Davies has inked a five-year deal with the record German champions, but has to wait until he turns 18 in November for the transfer to be cleared by FIFA, at which point he will be free to officially make the switch in the January 2019 transfer window.
"Being able to sign for a club like Bayern Munich is really exciting, I wanted to jump and scream," Davies told media after his first training session back at the Vancouver Whitecaps. "I'm really excited to be playing alongside world-class players, like [Arjen] Robben, [Franck] Ribery, [David] Alaba. Those are the guys that – you know – as a kid, I was looking up to. Watching them on TV, playing as them on FIFA. It's just a dream come true."

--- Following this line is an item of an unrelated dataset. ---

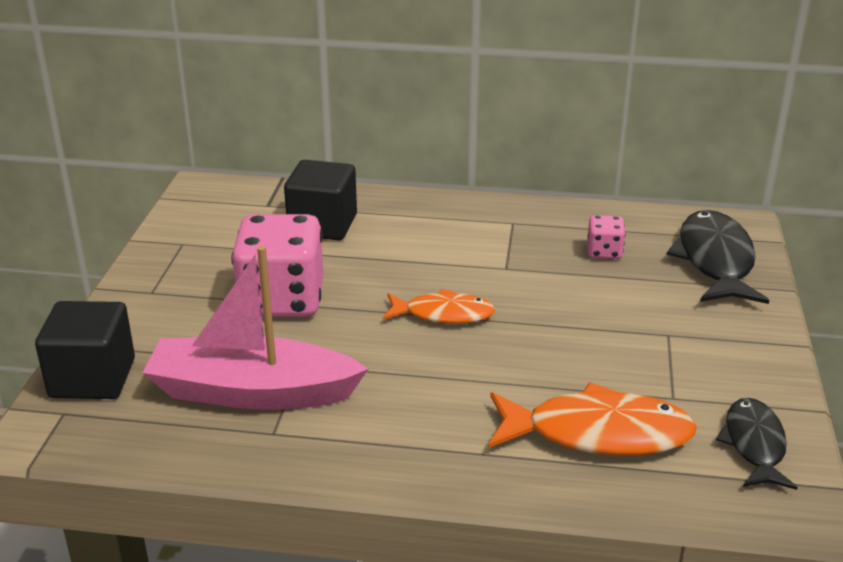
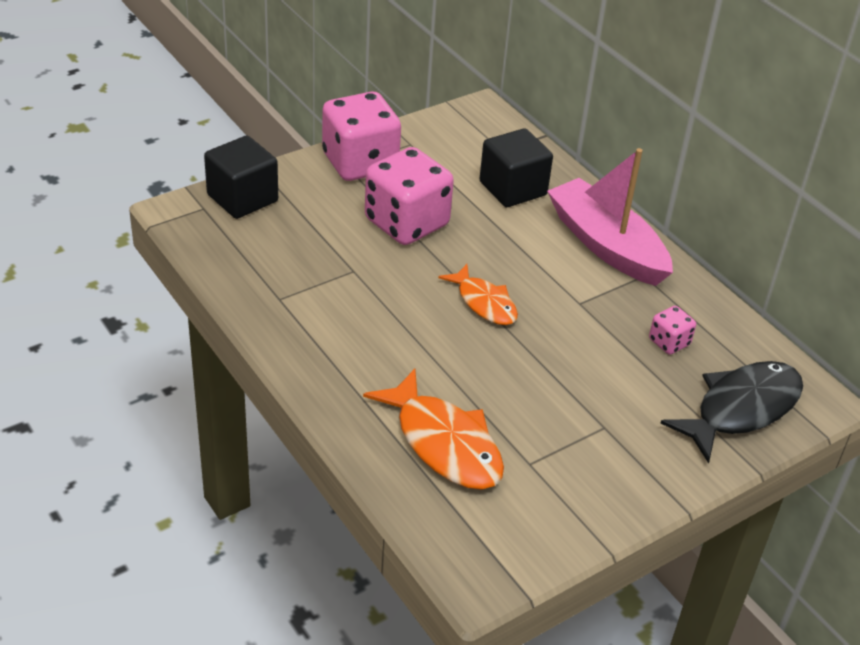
camera: 45 degrees right, 10 degrees up
(161, 282) = (360, 163): none -> pink dice
(252, 392) = (304, 267): pink boat -> pink boat (606, 245)
(754, 445) = (524, 529): black fish -> none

Davies didn't go into the details, but the 17-year-old is quietly confident he will get the chance to play in the Bayern senior team in the not too distant future. The vision put to him by the club hierarchy was one of the reasons he chose Munich over the likes of European giants Liverpool, Manchester United and Real Madrid in the first place.
"A lot of clubs showed an interest," the Canada national team's youngest ever debutant revealed. "Bayern showed me their plan on the field. They showed me how they'll put me in the team or at least try to put me in the team if I perform enough. Going to Germany will really test my limits. I think it will improve my skill massively."
Until then, Davies has the remainder of the 2018 MLS campaign with Vancouver to think about. The Whitecaps have 13 regulation season fixtures left to play - a handful more if their prized asset has anything to do about it.
"Obviously as a soccer player it's exciting playing for a club like Bayern, but my main focus is here, getting the season done with Vancouver," Davies said. "Hopefully we’ll make it to the MLS play-offs and win the Cup."
That would make it one more dream fulfilled for a player who debuted in the MLS at 15 and for his country a year later. For those youngsters looking to emulate the achievements of Canadian soccer's brightest prospect, Davies has one piece of advice.
"Listen to coaches of course, but once you're on the field coaches can't play the game for you." he told CBC. "You've just got to go out there, have fun and do your best. Play with a smile on your face, because you're playing the game because you love it. You're not playing it because you're forced to."